Certainly. I never said otherwise.

In a flat space parallel transport is unique and path independent, so we can consider all vectors at any point in the manifold to be part of the same vector space and thus we can compare velocities of distant objects. In a "nearly flat" space, by definition, we can ignore the curvature and treat it as flat.

 

[JesseM]

We consider a metric of the type shown below:

ds^2=g(00) dt^2-g(1,1) dx^2 - g(2,2) dy^2 - g(3,3) dz^2

ds^2= dT^2- dL^2 [dT--->Physical time,ds----> physical distance]

Anamitra, can you respond to my question here about whether your notion of "physical time" and "physical distance" matches DrGreg's interpretation in post #18 of that thread? Do you indeed define them using two metrics which are different from the usual spacetime metric? If so, note that unlike the integral of ds which is always the same regardless of your choice of coordinate system, the integral of dT and dL along a particular path will be coordinate-dependent, since terms like g(00) will have different equations in different coordinate systems.

ds^2/dT^2 = 1- [dL/dT]^2

[ds/dT]^2 = 1-v^2

ds/dT = sqrt[1-v^2]

dT = gamma ds

Note that since you are defining gamma as a function of dL/dT, here gamma would be coordinate-dependent as well.

Integrating we have,
T2-T1=integral[ s1 to s2 along some path] gamma ds

Since the left side is path independent the right side is also path independent.

Why do you think the left side is path independent? If we consider a pair of events with two different worldlines that pass through the pair, the integral of dT (i.e. the integral of sqrt(g(00)) dt) on the first worldline may be different than the integral of dT along the second.

 

[Anamitra]

Certainly.

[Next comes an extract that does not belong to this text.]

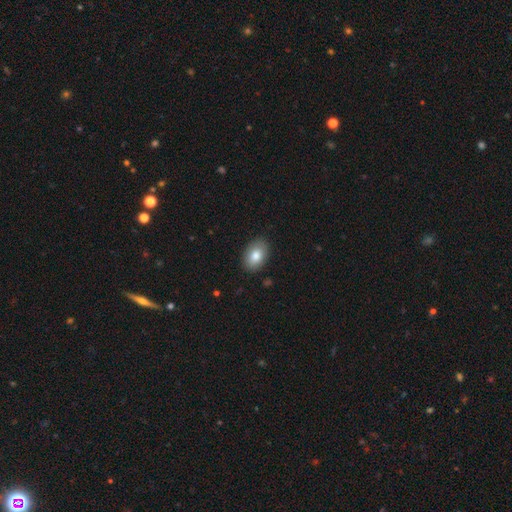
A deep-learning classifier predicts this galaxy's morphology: Smooth or featured? Predicted: smooth (p=0.82). How rounded? Predicted: in between (p=0.88). Merging? Predicted: none (p=0.88).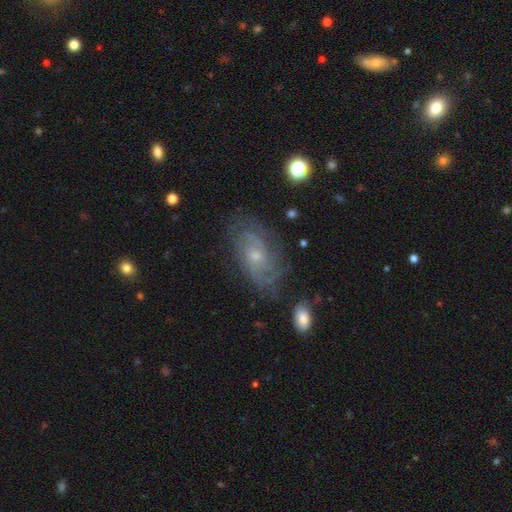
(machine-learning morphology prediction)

I never said otherwise.

In a flat space parallel transport is unique and path independent, so we can consider all vectors at any point in the manifold to be part of the same vector space and thus we can compare velocities of distant objects. In a "nearly flat" space, by definition, we can ignore the curvature and treat it as flat.

We are not treating space-time as flat when we are considering the motion of planets or satellites.We are considering "with seriousness" the curvature of space-time---- the deviations from the flatness.